Need help, to help, a friend with their HW (High School)

[Owen Ploe]

Homework Statement

I am currently helping a friend with their physics HW as they are unable to do it. They are taking AP and I am not. So they have covered about 4 times as much material as I have.

Relevant Equations

ω = (ωo + ωf) / 2, L = I ω and others

This is the problem set. I am stuck from this point... If anyone could give me a hand I would really appreciate it. I know this is probably really simple, but I don't know any of this and have been trying my best with youtube, and other peoples posts.
PS this is for high school

 

[haruspex]

Homework Statement: I am currently helping a friend with their physics HW as they are unable to do it. They are taking AP and I am not. So they have covered about 4 times as much material as I have.
Relevant Equations: ω = (ωo + ωf) / 2, L = I ω and others

View attachment 344021
This is the problem set. I am stuck from this point... If anyone could give me a hand I would really appreciate it. I know this is probably really simple, but I don't know any of this and have been trying my best with youtube, and other peoples posts.
PS this is for high school

Using one of the relevant equations you quote, you should be able to fill in the last column of the first row easily. That gives you one way to calculate last column, last row.
Let the resulting rotation rate of the system be $\omega$ ( middle column, last row). That gives you another equation for last column, last row.

 

[Owen Ploe]

Using one of the relevant equations you quote, you should be able to fill in the last column of the first row easily. That gives you one way to calculate last column, last row.
Let the resulting rotation rate of the system be $\omega$ ( middle column, last row). That gives you another equation for last column, last row.

I got the first column. What I don't know is how to get the angular velocity of the student running, and then how I combined those two together.
Im sure this is really simple and kinda a stupid question. But thank you for helping me

 

[haruspex]

What I don't know is how to get the angular velocity of the student running

Then who wrote "2.79” under rad/s?

and then how I combined those two together

As I wrote, refer to the relevant equations in post #1. There are only two, and the other one is not relevant to this question.
Two more relevant equations:
Moment of Inertia of composite object about a given axis equals sum of MoIs of the individual components about that axis.
Angular Momentum of composite object about a given axis equals sum of AMs of the individual components about that axis.

 

[Owen Ploe]

Then who wrote "2.79” under rad/s?

My friend wrote the "2.79" and it was incorrect, the answers highlighted green are correct.

Angular Momentum of composite object about a given axis equals sum of AMs of the individual components about that axis.

So basically, the angular momentum of the combined objects, is just AM of object one plus AM of object 2.
How do you find the AV of the student running?
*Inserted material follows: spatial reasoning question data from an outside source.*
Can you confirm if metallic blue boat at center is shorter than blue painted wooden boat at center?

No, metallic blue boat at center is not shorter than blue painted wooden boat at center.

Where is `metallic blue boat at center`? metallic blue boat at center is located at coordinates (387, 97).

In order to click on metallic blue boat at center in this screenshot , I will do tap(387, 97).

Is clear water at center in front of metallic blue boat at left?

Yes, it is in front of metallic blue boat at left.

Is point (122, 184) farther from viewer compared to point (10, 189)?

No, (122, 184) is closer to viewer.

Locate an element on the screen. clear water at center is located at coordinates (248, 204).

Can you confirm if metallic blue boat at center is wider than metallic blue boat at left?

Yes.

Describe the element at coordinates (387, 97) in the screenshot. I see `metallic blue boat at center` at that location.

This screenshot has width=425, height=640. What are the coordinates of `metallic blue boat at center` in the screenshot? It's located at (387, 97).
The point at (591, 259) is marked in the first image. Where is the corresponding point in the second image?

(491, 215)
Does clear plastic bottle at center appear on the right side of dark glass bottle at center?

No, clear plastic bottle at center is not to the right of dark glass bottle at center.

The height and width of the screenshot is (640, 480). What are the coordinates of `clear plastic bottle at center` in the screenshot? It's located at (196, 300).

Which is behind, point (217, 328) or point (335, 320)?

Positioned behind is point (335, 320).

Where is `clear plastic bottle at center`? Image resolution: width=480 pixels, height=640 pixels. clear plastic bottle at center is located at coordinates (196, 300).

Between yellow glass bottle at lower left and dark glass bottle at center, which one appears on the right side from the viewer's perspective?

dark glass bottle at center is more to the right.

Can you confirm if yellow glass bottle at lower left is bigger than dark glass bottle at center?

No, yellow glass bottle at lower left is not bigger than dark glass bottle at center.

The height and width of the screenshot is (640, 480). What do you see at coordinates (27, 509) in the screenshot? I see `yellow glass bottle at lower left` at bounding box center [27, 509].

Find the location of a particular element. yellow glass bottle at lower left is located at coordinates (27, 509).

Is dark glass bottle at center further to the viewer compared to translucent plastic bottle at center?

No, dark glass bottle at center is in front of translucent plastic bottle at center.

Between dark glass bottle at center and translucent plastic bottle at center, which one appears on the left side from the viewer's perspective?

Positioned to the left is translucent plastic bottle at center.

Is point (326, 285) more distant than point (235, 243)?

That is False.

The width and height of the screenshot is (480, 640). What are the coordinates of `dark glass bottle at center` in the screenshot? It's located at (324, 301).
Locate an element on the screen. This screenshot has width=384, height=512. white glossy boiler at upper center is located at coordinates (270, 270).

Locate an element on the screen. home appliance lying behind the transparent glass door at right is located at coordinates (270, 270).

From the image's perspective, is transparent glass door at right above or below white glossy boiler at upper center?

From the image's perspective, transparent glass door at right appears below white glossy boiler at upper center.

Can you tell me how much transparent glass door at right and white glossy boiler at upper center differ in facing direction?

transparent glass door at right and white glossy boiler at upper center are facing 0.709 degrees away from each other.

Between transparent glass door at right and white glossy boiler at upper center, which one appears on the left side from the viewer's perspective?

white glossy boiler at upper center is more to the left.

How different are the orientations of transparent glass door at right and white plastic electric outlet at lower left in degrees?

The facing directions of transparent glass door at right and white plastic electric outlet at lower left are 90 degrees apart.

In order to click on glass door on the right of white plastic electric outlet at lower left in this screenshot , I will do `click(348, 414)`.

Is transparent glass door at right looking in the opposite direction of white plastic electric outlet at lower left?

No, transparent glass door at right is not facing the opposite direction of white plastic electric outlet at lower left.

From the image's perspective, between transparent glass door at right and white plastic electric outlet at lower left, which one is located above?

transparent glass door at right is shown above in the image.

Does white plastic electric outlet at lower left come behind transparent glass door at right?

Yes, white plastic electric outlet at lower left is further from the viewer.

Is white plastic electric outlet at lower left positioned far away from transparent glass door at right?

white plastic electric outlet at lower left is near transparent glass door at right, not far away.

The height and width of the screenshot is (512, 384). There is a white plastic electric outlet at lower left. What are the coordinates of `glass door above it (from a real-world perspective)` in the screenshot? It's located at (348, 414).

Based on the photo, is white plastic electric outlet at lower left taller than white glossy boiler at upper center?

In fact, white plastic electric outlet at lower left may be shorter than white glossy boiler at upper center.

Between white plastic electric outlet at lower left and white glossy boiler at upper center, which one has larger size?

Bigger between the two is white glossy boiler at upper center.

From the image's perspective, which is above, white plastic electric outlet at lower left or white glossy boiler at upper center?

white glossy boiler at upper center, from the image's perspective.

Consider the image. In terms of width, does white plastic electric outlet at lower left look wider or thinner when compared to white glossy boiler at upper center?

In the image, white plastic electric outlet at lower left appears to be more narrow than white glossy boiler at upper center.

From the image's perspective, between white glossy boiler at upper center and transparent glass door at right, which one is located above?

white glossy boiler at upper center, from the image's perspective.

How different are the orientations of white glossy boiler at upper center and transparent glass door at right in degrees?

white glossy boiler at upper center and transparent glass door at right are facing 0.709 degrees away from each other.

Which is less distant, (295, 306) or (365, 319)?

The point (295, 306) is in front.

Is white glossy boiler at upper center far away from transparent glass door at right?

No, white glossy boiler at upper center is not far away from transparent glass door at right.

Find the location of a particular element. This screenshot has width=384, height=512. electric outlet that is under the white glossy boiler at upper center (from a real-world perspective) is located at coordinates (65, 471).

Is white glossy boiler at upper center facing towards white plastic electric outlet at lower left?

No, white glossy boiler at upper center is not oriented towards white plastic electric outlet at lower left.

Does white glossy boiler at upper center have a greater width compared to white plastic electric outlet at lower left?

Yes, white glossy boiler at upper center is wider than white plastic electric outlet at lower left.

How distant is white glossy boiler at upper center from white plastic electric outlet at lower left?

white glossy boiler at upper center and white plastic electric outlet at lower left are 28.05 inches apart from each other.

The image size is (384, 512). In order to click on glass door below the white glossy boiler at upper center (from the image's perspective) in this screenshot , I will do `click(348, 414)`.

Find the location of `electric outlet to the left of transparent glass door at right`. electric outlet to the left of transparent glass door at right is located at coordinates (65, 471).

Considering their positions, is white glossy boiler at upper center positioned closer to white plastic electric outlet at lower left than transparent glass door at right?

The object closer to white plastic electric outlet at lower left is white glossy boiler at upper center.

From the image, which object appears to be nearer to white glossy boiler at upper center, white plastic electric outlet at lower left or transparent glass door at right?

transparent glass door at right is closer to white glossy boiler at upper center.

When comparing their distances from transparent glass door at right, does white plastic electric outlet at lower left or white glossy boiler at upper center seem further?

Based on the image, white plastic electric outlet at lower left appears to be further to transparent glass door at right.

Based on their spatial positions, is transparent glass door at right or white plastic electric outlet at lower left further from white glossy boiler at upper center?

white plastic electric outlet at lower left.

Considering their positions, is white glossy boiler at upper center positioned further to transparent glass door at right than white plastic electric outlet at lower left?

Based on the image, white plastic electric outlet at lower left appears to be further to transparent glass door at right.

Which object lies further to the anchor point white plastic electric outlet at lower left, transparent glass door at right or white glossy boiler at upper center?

I know you can find it by AM/Rotational Inertia = AV
But I don't have the Rotational Inertia given to me.

 

[haruspex]

My friend wrote the "2.79" and it was incorrect

That's because linear velocity = radius x angular velocity. Your friend did angular velocity = radius x linear velocity. You can see that must be wrong by filling in the dimensions. Radius is a length, velocity is length/time, so radius x linear velocity would be length x length / time instead of 1/time.

the angular momentum of the combined objects, is just AM of object one plus AM of object 2.

Yes.

 

[Owen Ploe]

That's because linear velocity = radius x angular velocity. Your friend did angular velocity = radius x linear velocity. You can see that must be wrong by filling in the dimensions. Radius is a length, velocity is length/time, so radius x linear velocity would be length x length / time instead of 1/time.

Yes.

Thank you for all your help! I got all parts of the problem done. It was supper help full. Sorry some of my stuff was probably stupid.